After patching two flat tires, I’ve made it just outside Cushing, OK, the begining of the so-called Southern leg of the Keystone XL. The town of Cushing has been dubbed the “pipeline crossroads of the world.” What is apparent while walking through Cushing is the sea of tank farms surrounding the entire town in an apocalyptic hug.
My first night in, I camp out on the lawn of Sherman and Anisa, just on the outskirts of town. Sherman works in the oil fields servicing wells and Anisa is a graphic artist. Anisa tells me the tank farms have been encroaching on her family’s land for years and there’s always rumors that they will just keep coming.
While I visit, the two are in the process of remodeling the old farmhouse that was bulit in 1889. The couple says they are not sure how much work they should put into renovations…if the tank farms do continue to expand, the land will be condemned and they will be forced to relocate. From where I’m camped in the backyard, the tanks sit just a mile and half north of the property.
When I ask Anisa if it’s a concern she says she’s seen it happen before; rows of houses bulldozed to make way for progress.
"Where they are at right now, that whole road used to have houses on it and now they are all gone.
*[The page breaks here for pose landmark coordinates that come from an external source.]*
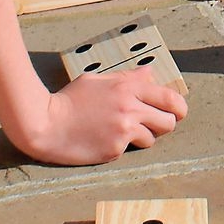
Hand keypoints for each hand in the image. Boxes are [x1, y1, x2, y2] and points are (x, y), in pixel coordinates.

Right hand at [14, 70, 187, 165]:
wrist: (44, 123)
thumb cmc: (69, 100)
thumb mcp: (97, 81)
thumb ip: (127, 78)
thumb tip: (150, 73)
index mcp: (127, 88)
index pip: (169, 97)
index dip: (179, 107)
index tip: (178, 112)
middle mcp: (130, 108)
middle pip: (169, 121)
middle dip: (165, 124)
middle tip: (153, 125)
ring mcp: (123, 130)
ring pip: (151, 139)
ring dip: (142, 137)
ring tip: (121, 132)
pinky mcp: (114, 150)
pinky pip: (129, 150)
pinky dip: (120, 147)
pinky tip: (102, 140)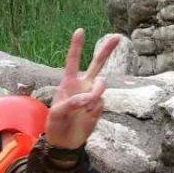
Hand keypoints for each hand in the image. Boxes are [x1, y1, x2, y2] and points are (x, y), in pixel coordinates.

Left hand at [46, 29, 119, 148]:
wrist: (65, 141)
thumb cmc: (56, 124)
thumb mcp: (56, 113)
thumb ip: (71, 103)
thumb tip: (89, 98)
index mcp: (68, 82)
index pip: (72, 61)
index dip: (76, 46)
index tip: (80, 31)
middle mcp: (83, 85)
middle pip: (97, 64)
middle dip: (107, 50)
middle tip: (118, 37)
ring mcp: (93, 95)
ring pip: (101, 86)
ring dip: (94, 93)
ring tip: (86, 104)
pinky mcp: (99, 106)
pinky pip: (100, 102)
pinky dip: (93, 109)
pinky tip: (86, 116)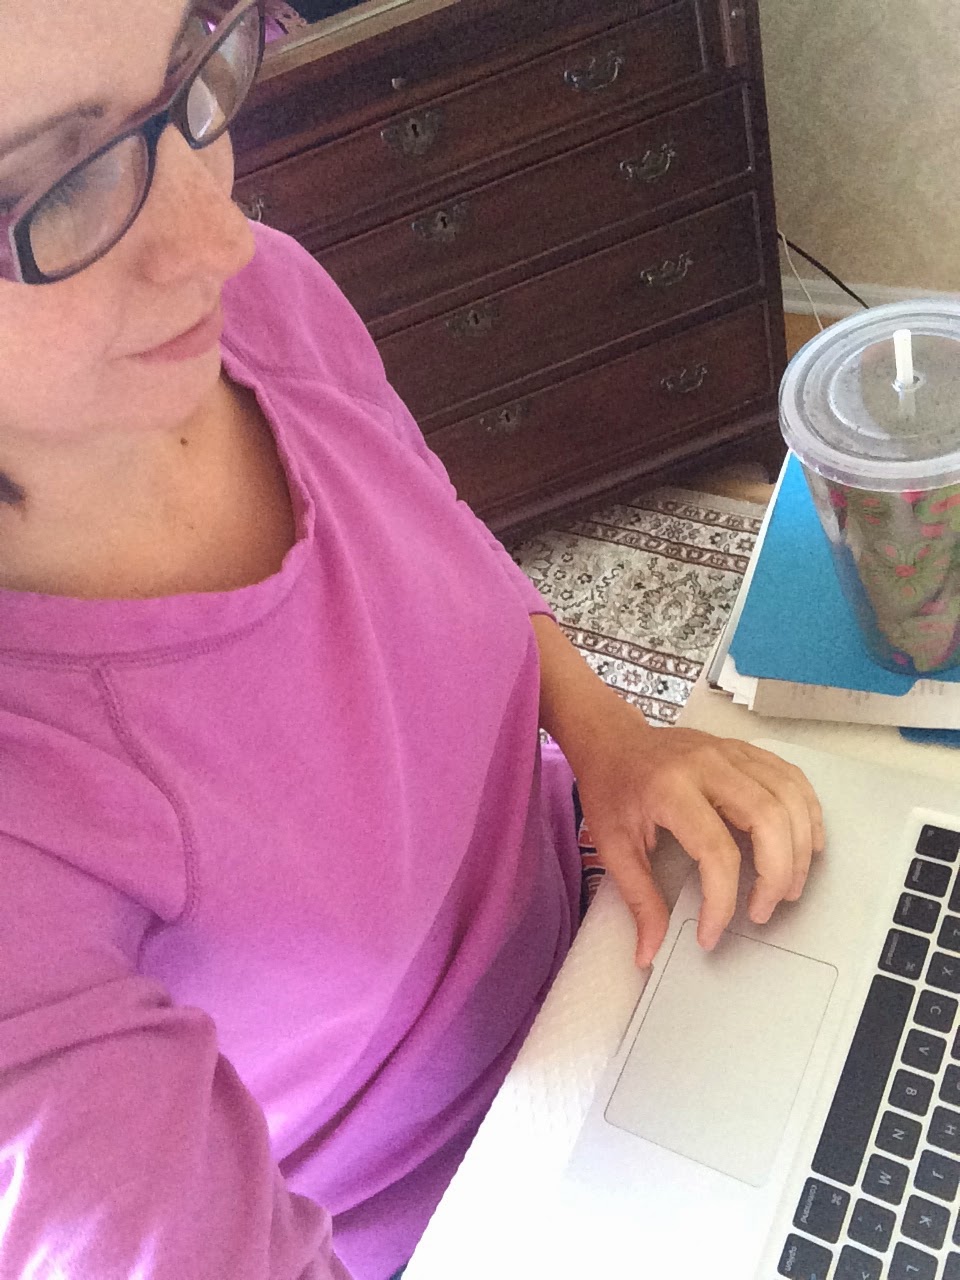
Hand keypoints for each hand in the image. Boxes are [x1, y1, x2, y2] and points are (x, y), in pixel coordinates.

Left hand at [570, 698, 824, 966]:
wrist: (613, 740)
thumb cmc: (611, 791)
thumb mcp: (613, 847)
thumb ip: (639, 900)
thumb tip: (649, 954)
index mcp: (669, 789)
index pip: (715, 850)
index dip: (721, 902)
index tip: (710, 935)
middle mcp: (708, 765)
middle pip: (768, 819)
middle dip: (776, 875)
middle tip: (762, 911)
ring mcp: (732, 753)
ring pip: (789, 798)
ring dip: (799, 849)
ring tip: (787, 888)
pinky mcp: (746, 751)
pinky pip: (792, 779)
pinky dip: (807, 814)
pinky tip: (804, 845)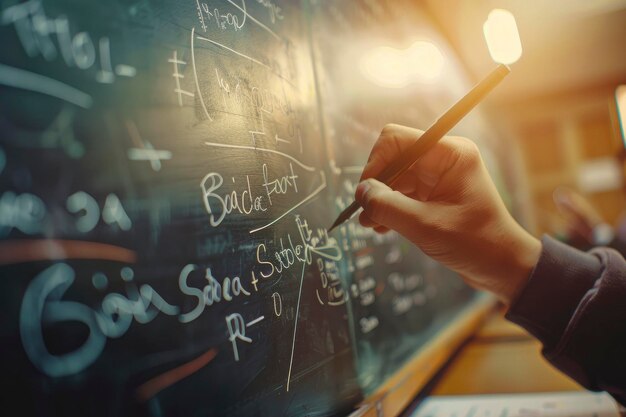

I can’t even go down that road anymore, it’s sad."
When I ask her what her biggest fear is she says, “It’s the fact of not being on your family’s land anymore, where you’ve grown-up and lived your whole life, you know, losing that. Of course you will always have your memories, but that’s really not the same.”
In anticpation of the influx of thousands of barrels per day of tar sands oil from the North via the Keystone XL, construction of tanks is ever increasing on the horizon.
"I understand it’s(oil) important, but sometimes I think people don’t realize how it effects people that have been here their whole life. Progress is good, usually, but there’s always a downside to that too."